RICHMOND, Va. -- In the wake of recent flooding in western Virginia, some people are surprised to find their insurance does not cover flood damage to their home, business or belongings. In the last four years the area has seen as many as six presidential disaster declarations, and four of those have been due to flooding.
“Standard homeowner and renter insurance policies do not cover flood damage,” said Lou Botta, federal coordinating officer for the U.S. Department of Homeland Security’s Federal Emergency Management Agency (FEMA).
For that reason Congress established the National Flood Insurance Program (NFIP) in 1968. The insurance is available to residents of communities enrolled in NFIP. Since its inception, almost 20,000 communities in the United States have joined the program, 270 of them are in Virginia.
You may purchase flood insurance even after your home, apartment or business has been flooded. There is a 30-day waiting period after you’ve enrolled before the policy is effective.
“You don’t have to be in a floodplain to get NFIP flood insurance,” explained Botta. “Twenty-five to 30 percent of all covered claims come from low to moderate risk areas.”
Basic flood insurance policies cover structural damage, including permanent attachments, such as furnaces and hot water heaters. Other contents can be covered for additional fees. Flood insurance can cover either the cash value of property lost to flood or replacement costs. Rates vary based on location and potential for flood damage.
Those who purchase flood insurance should develop written and photographic inventories that detail insured possessions. Such records should be kept in a secure place. For more information about the NFIP, call (800) 638-6620 or your insurance company. You may also find additional information at www.floodalert.fema.gov
If your home or business suffered damage as a result of the November 18 – 19 flooding in the western portions of the Commonwealth of Virginia, you should contact your insurance agent and begin the claims process. Keep receipts from any expenses you incurred in protecting the property or in making temporary repairs. Do not make permanent repairs until your insurance adjuster has made an inspection. However, you can make temporary repairs. For example, if you had floodwater in your home, remove the wet carpeting, dry wall and insulation. Keep samples of discarded items such as damaged carpet to show the adjuster. Keep an inventory of your damaged property, take pictures or videotape the damage, if possible. You are obligated by policy terms to protect your home and property from further damage.
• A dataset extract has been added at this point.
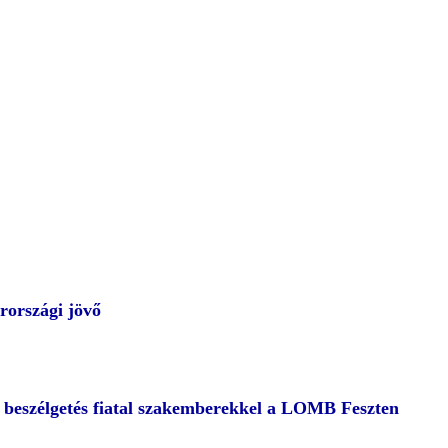
rországi jövő
– beszélgetés fiatal szakemberekkel a LOMB Feszten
Each policy has information about your obligations as the insured in the claims process and what to do if you are unable to come to an agreement with your insurance company. It is important to work with your adjuster for a smooth claims settlement. However, if you are unable to come to an agreement with your adjuster, you should ask to have your claim reviewed by the adjuster’s supervisor. If you are unable to resolve your flood insurance claim, notify your insurance company and request the NFIP to assign a general adjuster to review your claim.
You can find information about handling insurance claims, other than flood-related insurance claims, by going to the Virginia Bureau of Insurance website at: www.state.va.us/scc/division/boi, or by calling 1-877-310-6560 or 1-804-371-9185. There is a wealth of information to assist you in settling your claim and information on how to get assistance from the Bureau of Insurance should you have any difficulties.